=== Begin Enclosure ===

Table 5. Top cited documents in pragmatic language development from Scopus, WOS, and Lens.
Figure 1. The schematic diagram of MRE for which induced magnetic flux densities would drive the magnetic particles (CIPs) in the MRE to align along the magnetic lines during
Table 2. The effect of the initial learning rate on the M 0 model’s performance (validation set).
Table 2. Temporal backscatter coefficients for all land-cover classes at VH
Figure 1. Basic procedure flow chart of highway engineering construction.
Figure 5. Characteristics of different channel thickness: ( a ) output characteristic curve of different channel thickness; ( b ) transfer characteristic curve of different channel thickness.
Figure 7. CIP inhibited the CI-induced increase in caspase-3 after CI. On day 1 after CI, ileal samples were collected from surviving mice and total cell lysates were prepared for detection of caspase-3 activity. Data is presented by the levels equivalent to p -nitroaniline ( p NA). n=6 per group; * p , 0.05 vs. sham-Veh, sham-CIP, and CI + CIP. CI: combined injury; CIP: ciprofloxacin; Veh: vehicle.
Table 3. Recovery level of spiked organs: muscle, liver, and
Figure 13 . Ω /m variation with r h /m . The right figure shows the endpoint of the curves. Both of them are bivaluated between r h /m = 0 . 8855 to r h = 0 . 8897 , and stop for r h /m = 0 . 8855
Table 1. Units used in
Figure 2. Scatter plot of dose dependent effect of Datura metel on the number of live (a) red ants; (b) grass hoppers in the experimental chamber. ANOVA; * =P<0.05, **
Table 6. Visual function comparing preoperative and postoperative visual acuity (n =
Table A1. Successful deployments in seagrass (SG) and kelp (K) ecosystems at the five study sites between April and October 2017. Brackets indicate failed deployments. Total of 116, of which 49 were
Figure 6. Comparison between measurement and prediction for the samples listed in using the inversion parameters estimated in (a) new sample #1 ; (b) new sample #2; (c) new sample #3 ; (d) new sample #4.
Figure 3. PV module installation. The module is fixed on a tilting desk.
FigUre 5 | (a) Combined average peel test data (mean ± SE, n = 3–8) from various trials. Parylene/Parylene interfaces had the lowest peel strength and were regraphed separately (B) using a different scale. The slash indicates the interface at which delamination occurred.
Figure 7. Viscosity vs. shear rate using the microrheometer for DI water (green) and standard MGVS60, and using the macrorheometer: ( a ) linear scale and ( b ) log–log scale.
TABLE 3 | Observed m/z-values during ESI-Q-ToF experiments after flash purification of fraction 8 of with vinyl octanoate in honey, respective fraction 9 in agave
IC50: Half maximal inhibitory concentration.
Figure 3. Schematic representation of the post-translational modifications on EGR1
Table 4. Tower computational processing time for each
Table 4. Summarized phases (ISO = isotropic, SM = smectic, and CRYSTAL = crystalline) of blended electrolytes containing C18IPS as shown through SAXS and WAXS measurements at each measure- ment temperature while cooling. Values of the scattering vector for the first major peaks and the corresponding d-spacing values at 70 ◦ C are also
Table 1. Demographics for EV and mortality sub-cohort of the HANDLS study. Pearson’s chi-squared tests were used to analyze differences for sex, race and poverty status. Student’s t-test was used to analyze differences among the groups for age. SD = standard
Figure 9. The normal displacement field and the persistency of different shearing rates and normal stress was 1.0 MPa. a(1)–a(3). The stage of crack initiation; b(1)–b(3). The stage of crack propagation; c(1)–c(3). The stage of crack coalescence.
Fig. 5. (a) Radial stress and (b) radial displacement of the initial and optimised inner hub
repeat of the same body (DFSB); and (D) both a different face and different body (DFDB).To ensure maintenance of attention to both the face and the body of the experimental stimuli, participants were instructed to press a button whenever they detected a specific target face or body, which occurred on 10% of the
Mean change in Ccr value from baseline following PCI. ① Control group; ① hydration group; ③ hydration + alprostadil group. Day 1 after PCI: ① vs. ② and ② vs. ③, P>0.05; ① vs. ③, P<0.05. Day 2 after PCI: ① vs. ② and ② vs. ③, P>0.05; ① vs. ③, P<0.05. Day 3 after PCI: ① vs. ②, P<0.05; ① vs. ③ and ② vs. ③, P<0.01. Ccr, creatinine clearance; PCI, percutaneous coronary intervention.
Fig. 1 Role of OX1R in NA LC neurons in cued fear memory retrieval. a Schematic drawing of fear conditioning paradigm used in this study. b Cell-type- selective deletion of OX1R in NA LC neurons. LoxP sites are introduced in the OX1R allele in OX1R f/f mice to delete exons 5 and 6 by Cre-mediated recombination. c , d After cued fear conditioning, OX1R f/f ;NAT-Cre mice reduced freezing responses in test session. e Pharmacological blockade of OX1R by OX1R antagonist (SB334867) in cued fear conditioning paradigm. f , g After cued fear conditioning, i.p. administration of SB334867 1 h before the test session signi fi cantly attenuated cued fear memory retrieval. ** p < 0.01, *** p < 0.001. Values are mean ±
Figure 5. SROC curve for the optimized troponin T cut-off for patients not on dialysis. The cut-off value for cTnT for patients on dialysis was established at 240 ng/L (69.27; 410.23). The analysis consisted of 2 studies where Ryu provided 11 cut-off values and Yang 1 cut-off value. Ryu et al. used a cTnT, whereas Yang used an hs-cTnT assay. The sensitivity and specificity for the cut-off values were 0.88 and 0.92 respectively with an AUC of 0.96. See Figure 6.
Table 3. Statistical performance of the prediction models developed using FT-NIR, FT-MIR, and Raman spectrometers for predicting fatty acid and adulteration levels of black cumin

=== End Enclosure ===

_TASK TO COMPLETE_
Print each line, starting with the one that contains "Figure 5. SROC" and ending with the last line of the data, exactly as it stands and with no other lines.

_SOLUTION TO THE EXERCISE_
Figure 5. SROC curve for the optimized troponin T cut-off for patients not on dialysis. The cut-off value for cTnT for patients on dialysis was established at 240 ng/L (69.27; 410.23). The analysis consisted of 2 studies where Ryu provided 11 cut-off values and Yang 1 cut-off value. Ryu et al. used a cTnT, whereas Yang used an hs-cTnT assay. The sensitivity and specificity for the cut-off values were 0.88 and 0.92 respectively with an AUC of 0.96. See Figure 6.
Table 3. Statistical performance of the prediction models developed using FT-NIR, FT-MIR, and Raman spectrometers for predicting fatty acid and adulteration levels of black cumin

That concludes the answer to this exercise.